専門分野を決めたきっかけ
私の所属する大学では、毎年この時期には少しずつ専門が決まってきます。
正確に言うと、3年次以降の専門課程の所属が2年の夏に決まる(このシステムが有名)わけですが、今日はその思い出話を。
高校時代から、比較文学と言う学問ジャンルに関心を寄せていました。もともと文学には興味があって、国語も英語も好きだったのですが、きっかけは高校現代文で扱った2作品。ティム・オブライエンの「待ち伏せ」と中島敦の「山月記」です。
前者は村上春樹の翻訳で読んで、どうしてもよく分からなくて、アメリカ文学なのをいいことに英語版のペーパーバックをAmazonで買いました。今考えると勇気があるなあと。
で、原文を読んだら読後感が違う。特に、1語 辞書的な意味では当てはまらないような意訳になっている所があって、それによって色合いが変わっていることに気づいたんです。
その話を先生にしたときに教えてもらったのが比較文学という分野でした。ちなみに後からこれが翻訳論の問題に近いということを知ったわけですが。

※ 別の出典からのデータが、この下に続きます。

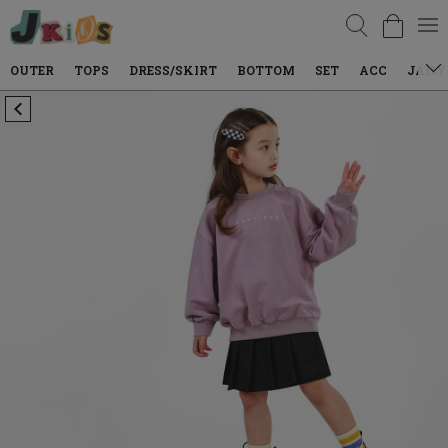
검색
TOPS
DRESS/SKIRT
BOTTOM
SET
ACC
JAILY WEAR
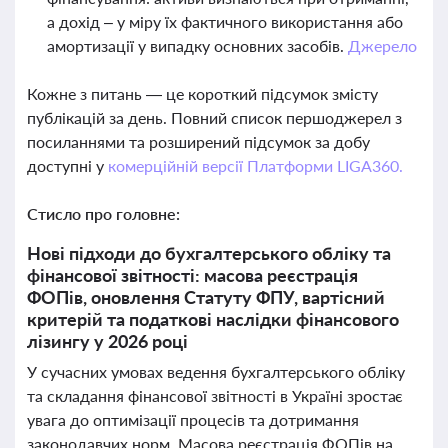
а дохід – у міру їх фактичного використання або
амортизації у випадку основних засобів.
Джерело
Кожне з питань — це короткий підсумок змісту
публікацій за день. Повний список першоджерел з
посиланнями та розширений підсумок за добу
доступні у
комерційній версії Платформи LIGA360.
Стисло про головне:
Нові підходи до бухгалтерського обліку та
фінансової звітності: масова реєстрація
ФОПів, оновлення Статуту ФПУ, вартісний
критерій та податкові наслідки фінансового
лізингу у 2026 році
У сучасних умовах ведення бухгалтерського обліку
та складання фінансової звітності в Україні зростає
увага до оптимізації процесів та дотримання
законодавчих норм. Масова реєстрація ФОПів на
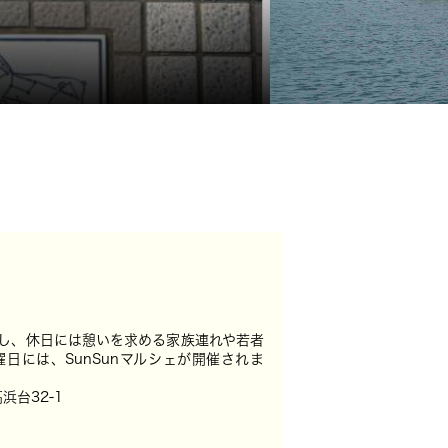
し、休日には憩いを求める家族連れや若者
日には、SunSunマルシェが開催されま
浜台32-1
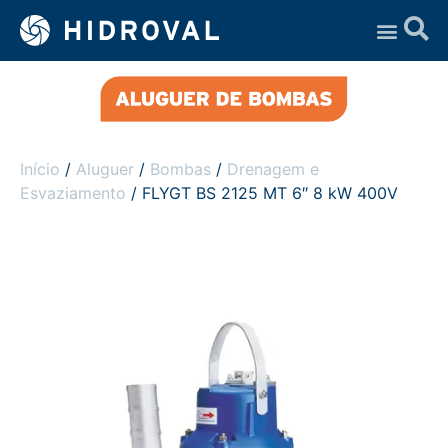
Assistência Técnica
Início
/
Aluguer
/
Bombas
/
Drenagem e
Esvaziamento
/ FLYGT BS 2125 MT 6″ 8 kW 400V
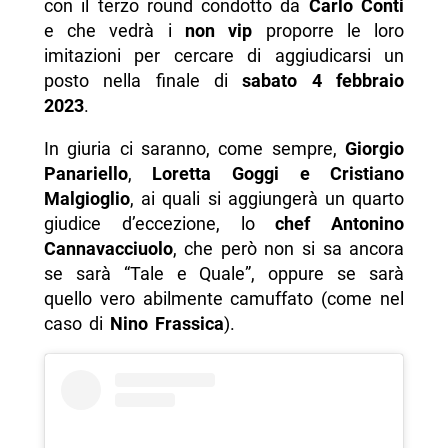
con il terzo round condotto da
Carlo Conti
e che vedrà i
non vip
proporre le loro
imitazioni per cercare di aggiudicarsi un
posto nella finale di
sabato 4 febbraio
2023
.
In giuria ci saranno, come sempre,
Giorgio
Panariello
,
Loretta Goggi e Cristiano
Malgioglio
, ai quali si aggiungerà un quarto
giudice d’eccezione, lo
chef
Antonino
Cannavacciuolo
, che però non si sa ancora
se sarà “Tale e Quale”, oppure se sarà
quello vero abilmente camuffato (come nel
caso di
Nino Frassica
).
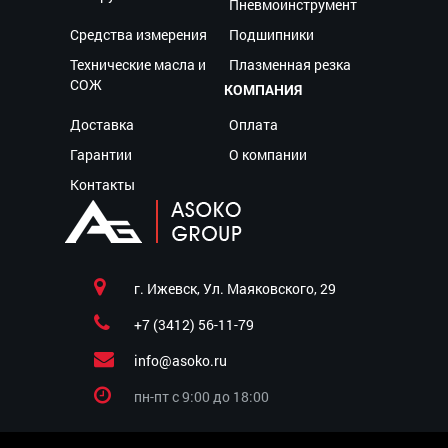
Пневмоинструмент
Средства измерения
Подшипники
Технические масла и
Плазменная резка
СОЖ
КОМПАНИЯ
Доставка
Оплата
Гарантии
О компании
Контакты
г. Ижевск, Ул. Маяковского, 29
+7 (3412) 56-11-79
info@asoko.ru
пн-пт c 9:00 до 18:00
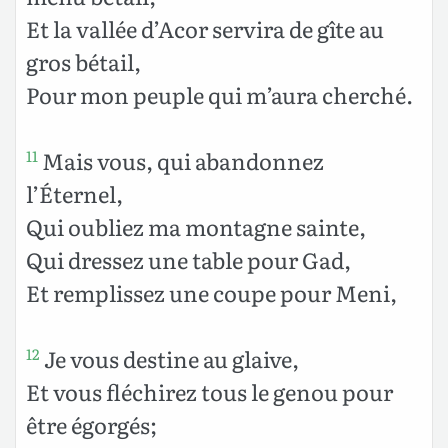
Et la vallée d’Acor servira de gîte au
gros bétail,
Pour mon peuple qui m’aura cherché.
Mais vous, qui abandonnez
11
l’Éternel,
Qui oubliez ma montagne sainte,
Qui dressez une table pour Gad,
Et remplissez une coupe pour Meni,
Je vous destine au glaive,
12
Et vous fléchirez tous le genou pour
être égorgés;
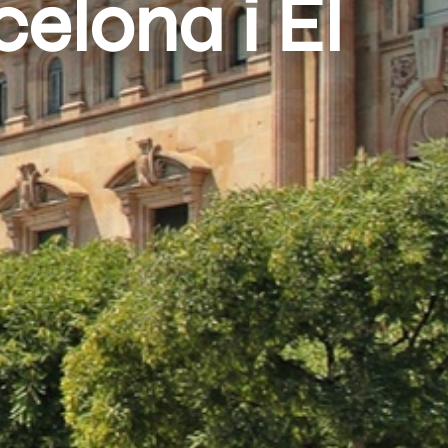
elona i El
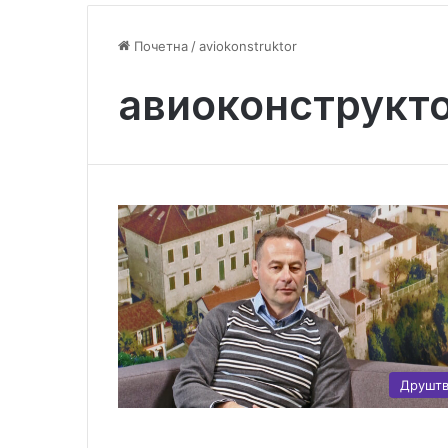
Почетна
/
aviokonstruktor
авиоконструкт
Друшт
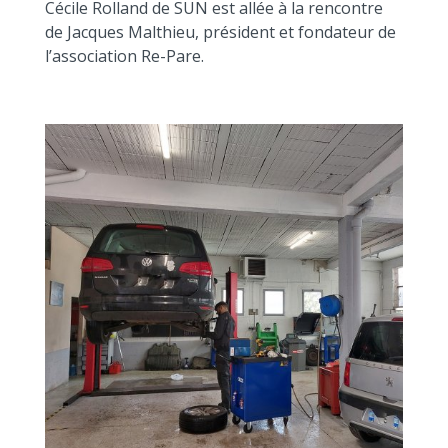
Cécile Rolland de SUN est allée à la rencontre
de Jacques Malthieu, président et fondateur de
l’association Re-Pare.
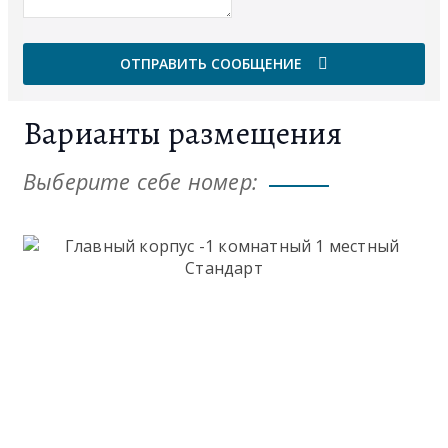
ОТПРАВИТЬ СООБЩЕНИЕ
Варианты размещения
Выберите себе номер:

後者は、ありがちと言えばありがちですが、元ネタだと言われている「人虎伝」の話を聞いたのが大きかったです。モチーフをとっているはずなのに全く違う作品になっていることに面白さを感じていました。フランス派比較文学の潮流というか、和漢比較文学の有名な例の一つです。間テクスト性からのアプローチですね。
まあそんなこんなで、私は比較文学を勉強しようと思って大学を決めたわけです。具体的に何がやりたいとかよりもふわっとしたところで。そもそも比較文学を専門にできる大学なんてそんなに多くないんです。だから、志望大学は絞られることになりました。
ありがたいことに第一志望に合格したので晴れて勉強できるようになりました。
で、大学に入って、その手の授業を取りました。前期は文体論から和漢比較文学を行うような授業。後期は翻訳論と、日英比較文学(クロスジャンルという領域をここで初めて知りました)。
図書館で本を読んで、授業を聞いて、レポートを書くのに論文を調べて。自分の読書経験なんかも振り返ってみました。
そうして気づきました。
私は日本文学を他の文学作品との関わりという観点から考えてみたいのだ、と。さらに、近現代日本文学をやりたいのだ、と。文体論の授業が大きかったのかもしれません。
そこから迷いました。比較文学か、国文学か、現代文芸論(翻訳や批評理論)か。
結局比較文学への思いが捨てられず、今の学部にいます。高校からの憧れですから。ですが、実は初志貫徹ではなく、ちょっとずれました。
実は、今の学部には比較文学を専門にするコースと日本文化論を専門にするコースがあります。大学院だと同じなのですが、学部だと別です。
私がいるのは日本文化の方。近現代専門の先生はこのコースにしかいないからです。コースの教授陣に強引なまでの勧誘を受けました(笑) もう一つ、比較文学のコースだと外国文学にかなりのウェイトが置かれてしまっていたからです。
まあ比較文学系統の授業も取れますし、どちらにせよ後悔することはないと思っています。今絶賛考え中ですが、卒論も日本文学と比較文学にまたがるテーマになりそうです。
おそらく、このような形で進路を選択する人間はそれほど多くないと思います。好きや面白いから、段々と具体化して行って、進路を決められたのはよかったです。
きっかけって、すぐ近くに転がっているのかもしれませんね。